Mix the blackberries with the sugar and let sit for 30 minutes.
Meanwhile, oil the ramekins with the grapeseed, or any neutral-tasting oil. You can skip this if you are planning to serve the panna cotta as a parfait, and not pop it out of the container.
Heat the blackberries-sugar mixture with the cream and bring it to a steam, about 170°F. Don't let it simmer. Turn off the heat and let this steep 30 minutes.
When the 30 minutes is about done, mix the gelatin with the cold water in a container you can pour from, like a quart measuring cup or a bowl with a pouring spout.
Heat the cream mixture again, just back to the steaming point. Don't simmer it.
Set up a fine-meshed strainer over the container that has the gelatin in it. Pour the hot cream through the strainer into the container so you leave the blackberries behind.

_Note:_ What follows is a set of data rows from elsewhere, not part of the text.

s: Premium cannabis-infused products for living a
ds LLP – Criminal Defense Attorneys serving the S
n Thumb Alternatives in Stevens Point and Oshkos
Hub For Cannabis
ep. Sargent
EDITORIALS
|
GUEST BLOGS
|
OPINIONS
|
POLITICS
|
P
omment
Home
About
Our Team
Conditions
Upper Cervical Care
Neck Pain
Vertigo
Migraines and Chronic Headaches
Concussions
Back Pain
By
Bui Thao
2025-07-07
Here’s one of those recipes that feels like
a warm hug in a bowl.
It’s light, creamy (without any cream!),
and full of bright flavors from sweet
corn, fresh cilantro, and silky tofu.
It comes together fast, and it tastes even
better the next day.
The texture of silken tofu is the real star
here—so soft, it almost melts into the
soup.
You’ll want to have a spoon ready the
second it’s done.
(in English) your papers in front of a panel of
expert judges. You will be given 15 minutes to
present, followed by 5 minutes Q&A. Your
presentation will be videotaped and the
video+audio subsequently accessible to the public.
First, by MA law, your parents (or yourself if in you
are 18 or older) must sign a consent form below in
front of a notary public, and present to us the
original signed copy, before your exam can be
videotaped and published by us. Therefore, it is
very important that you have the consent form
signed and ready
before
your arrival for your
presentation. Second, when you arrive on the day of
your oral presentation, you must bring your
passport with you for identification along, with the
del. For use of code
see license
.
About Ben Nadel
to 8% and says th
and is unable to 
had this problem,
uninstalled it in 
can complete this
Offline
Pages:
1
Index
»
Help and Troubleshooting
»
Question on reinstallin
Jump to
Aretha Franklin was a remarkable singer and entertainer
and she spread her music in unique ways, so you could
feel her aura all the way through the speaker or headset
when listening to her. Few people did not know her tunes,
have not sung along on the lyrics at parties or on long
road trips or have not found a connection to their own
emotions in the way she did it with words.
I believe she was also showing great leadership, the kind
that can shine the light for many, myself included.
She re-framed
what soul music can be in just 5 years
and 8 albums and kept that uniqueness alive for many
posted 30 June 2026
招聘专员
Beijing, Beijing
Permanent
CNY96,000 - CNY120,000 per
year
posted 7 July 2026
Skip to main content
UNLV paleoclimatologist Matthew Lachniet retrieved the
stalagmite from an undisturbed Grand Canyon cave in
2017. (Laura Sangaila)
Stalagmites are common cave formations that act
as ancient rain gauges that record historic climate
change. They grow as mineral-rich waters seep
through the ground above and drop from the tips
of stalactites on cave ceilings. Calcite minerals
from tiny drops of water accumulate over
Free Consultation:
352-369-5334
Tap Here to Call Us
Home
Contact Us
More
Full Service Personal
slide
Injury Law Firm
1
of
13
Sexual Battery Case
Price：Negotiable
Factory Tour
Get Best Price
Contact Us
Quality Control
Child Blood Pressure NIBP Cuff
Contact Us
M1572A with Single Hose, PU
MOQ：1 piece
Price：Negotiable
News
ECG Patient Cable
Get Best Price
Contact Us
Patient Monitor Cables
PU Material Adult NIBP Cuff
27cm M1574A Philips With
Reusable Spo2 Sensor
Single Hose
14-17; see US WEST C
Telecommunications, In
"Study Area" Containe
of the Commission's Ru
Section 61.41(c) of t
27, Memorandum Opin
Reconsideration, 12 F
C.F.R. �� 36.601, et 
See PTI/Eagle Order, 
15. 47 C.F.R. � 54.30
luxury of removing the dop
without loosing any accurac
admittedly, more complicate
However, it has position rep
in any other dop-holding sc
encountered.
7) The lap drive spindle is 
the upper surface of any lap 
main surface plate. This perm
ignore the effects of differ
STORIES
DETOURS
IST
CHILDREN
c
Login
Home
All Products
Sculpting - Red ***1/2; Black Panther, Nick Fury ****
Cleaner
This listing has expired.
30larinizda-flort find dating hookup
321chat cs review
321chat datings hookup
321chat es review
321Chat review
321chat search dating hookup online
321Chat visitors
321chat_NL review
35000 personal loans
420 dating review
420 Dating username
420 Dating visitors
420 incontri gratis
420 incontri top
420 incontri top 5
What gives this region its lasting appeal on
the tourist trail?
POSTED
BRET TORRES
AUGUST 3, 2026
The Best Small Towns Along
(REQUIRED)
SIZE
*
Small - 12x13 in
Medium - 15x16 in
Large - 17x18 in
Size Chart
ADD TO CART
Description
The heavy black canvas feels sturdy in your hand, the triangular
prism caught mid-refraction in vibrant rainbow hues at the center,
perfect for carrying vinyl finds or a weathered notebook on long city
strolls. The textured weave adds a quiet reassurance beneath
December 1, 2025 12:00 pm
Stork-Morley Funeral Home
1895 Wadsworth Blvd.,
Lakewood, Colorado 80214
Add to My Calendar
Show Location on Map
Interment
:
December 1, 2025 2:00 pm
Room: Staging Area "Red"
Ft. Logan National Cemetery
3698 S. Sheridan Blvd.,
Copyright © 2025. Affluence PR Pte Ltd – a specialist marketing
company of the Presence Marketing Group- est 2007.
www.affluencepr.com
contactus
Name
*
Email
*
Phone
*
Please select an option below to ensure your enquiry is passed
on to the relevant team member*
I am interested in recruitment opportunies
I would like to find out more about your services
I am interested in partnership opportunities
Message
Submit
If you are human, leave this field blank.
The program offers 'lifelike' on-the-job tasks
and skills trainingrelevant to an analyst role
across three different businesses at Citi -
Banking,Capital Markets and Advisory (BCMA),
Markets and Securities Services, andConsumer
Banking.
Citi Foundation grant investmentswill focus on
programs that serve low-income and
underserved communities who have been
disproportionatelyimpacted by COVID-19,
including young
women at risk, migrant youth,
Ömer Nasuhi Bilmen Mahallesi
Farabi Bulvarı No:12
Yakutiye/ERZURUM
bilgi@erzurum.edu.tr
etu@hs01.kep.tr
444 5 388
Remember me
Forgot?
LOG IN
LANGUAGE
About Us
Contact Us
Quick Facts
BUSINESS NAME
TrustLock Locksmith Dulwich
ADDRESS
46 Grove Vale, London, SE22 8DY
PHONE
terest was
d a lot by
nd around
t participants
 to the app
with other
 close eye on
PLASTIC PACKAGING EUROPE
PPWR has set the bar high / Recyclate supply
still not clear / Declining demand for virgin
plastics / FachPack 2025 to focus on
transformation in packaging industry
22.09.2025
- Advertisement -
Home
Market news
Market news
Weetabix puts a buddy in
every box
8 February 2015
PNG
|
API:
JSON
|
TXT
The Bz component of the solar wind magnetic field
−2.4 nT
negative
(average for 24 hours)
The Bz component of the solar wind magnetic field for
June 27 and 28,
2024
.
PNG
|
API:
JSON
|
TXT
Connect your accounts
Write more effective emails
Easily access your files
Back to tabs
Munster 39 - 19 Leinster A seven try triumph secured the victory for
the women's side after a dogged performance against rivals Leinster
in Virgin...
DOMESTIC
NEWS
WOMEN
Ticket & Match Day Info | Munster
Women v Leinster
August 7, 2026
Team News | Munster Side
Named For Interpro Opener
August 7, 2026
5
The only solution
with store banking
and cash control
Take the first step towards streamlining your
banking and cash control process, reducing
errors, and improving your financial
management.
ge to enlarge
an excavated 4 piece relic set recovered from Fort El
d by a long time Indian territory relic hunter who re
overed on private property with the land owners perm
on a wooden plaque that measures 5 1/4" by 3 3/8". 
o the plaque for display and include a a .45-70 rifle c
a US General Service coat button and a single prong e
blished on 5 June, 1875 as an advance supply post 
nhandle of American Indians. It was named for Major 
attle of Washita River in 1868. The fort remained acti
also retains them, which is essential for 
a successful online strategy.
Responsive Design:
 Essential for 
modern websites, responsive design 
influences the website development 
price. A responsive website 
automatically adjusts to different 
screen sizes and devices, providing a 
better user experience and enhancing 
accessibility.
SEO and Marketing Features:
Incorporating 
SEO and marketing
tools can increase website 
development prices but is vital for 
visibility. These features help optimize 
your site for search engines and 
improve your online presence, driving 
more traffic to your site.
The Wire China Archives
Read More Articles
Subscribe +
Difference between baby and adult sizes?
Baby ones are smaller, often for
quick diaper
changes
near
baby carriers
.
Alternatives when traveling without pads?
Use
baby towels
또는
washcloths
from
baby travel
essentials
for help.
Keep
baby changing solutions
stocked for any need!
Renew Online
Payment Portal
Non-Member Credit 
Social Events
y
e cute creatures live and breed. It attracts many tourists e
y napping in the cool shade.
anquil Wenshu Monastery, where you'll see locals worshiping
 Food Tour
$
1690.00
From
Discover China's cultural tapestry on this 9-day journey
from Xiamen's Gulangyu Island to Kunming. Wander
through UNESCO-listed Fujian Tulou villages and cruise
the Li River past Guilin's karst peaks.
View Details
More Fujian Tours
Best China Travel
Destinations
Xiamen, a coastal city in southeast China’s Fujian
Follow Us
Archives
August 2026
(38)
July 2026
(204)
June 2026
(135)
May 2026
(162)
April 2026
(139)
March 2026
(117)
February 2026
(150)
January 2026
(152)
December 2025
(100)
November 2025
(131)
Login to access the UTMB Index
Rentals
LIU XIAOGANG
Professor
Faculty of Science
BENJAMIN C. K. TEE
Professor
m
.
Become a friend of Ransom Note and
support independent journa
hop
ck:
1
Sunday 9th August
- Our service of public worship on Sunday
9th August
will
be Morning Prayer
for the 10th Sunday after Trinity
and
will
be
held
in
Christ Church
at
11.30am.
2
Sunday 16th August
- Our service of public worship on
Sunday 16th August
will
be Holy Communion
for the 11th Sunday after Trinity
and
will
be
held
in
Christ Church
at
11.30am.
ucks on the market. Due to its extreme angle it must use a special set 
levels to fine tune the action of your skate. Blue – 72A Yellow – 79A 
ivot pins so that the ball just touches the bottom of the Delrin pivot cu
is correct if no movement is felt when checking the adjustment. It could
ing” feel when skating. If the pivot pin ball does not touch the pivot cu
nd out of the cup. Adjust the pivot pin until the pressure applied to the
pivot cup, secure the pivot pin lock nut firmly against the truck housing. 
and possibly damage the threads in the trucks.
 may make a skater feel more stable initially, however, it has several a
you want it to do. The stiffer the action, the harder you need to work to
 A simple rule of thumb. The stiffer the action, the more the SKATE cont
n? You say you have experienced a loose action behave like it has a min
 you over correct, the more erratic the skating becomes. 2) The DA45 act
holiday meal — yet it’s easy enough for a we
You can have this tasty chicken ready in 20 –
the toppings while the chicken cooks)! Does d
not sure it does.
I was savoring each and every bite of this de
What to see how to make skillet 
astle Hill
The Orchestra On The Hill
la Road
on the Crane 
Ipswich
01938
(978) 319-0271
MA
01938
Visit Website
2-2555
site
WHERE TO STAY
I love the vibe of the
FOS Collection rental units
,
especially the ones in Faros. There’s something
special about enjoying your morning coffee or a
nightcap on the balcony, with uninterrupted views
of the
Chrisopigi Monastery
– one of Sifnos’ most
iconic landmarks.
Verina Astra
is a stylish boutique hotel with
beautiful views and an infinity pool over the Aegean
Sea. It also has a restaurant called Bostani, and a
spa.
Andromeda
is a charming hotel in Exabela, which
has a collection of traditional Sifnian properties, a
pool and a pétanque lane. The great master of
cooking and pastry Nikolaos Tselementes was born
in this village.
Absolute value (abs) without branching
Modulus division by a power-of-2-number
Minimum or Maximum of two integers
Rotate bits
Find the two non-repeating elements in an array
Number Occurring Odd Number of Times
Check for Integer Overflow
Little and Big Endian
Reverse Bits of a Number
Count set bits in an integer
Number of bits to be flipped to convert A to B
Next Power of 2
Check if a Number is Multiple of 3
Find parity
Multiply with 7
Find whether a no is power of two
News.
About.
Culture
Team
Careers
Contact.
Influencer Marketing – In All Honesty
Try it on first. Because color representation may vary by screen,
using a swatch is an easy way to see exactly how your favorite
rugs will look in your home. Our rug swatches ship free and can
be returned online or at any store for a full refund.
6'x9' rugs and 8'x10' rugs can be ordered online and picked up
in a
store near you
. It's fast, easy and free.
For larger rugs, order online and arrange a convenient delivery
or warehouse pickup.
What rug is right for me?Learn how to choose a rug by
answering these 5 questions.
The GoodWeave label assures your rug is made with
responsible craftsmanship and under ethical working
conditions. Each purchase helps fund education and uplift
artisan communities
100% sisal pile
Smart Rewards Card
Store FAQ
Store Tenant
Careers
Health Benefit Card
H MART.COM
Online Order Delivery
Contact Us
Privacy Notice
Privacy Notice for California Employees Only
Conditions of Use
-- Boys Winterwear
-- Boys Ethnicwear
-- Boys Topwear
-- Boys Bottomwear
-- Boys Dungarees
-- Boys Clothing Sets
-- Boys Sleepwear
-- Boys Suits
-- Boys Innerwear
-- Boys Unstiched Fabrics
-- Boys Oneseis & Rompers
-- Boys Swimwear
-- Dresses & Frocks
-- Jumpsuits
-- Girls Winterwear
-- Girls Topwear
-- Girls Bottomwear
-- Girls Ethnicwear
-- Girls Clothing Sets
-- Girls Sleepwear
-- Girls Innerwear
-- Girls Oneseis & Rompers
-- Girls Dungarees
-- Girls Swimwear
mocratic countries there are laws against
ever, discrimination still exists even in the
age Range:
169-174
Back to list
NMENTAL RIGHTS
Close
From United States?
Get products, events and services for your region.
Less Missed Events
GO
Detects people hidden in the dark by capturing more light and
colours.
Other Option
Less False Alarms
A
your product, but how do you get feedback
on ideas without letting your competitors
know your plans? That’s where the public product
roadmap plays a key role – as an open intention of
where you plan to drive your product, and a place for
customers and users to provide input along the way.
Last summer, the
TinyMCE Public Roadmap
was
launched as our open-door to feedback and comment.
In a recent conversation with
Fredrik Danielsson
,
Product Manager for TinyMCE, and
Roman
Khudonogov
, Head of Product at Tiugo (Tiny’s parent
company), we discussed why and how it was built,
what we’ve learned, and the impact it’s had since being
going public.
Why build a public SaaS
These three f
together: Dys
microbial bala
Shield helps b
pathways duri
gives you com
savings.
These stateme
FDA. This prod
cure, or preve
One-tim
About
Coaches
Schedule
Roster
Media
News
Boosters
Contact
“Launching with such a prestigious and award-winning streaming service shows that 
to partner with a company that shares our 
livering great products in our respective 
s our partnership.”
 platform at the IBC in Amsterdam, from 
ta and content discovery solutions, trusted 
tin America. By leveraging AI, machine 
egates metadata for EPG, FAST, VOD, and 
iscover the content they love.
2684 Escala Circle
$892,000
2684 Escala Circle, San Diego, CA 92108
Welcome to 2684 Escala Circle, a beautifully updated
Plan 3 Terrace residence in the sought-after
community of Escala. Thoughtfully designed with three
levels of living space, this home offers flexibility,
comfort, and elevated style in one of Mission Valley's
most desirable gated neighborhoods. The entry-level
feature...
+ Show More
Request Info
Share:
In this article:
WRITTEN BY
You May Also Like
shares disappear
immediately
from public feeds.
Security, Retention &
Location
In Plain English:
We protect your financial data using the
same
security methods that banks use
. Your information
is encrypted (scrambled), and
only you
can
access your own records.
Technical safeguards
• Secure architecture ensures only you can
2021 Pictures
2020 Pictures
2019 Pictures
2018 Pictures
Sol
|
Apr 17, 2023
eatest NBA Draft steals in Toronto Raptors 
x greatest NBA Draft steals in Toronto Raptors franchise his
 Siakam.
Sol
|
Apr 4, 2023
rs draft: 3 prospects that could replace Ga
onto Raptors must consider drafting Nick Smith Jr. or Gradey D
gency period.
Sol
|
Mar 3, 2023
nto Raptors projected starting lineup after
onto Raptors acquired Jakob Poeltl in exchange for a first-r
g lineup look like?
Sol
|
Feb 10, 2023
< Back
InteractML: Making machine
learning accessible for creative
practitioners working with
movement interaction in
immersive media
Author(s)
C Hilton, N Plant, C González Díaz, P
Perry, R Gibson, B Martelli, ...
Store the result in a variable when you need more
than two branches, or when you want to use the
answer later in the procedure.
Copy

Now, pick up the strainer and shake it gently over the cream to release some extra blackberry goodness. This is important, as this last bit of juice and cream in the blackberries is concentrated and can give you a lot more flavor and color in your panna cotta.
Stir the panna cotta mixture a few times to incorporate the gelatin, then pour it into your ramekins.
Put in the fridge for a few hours to set. Panna cotta can be made up to a day ahead, just cover the ramekins once they've set.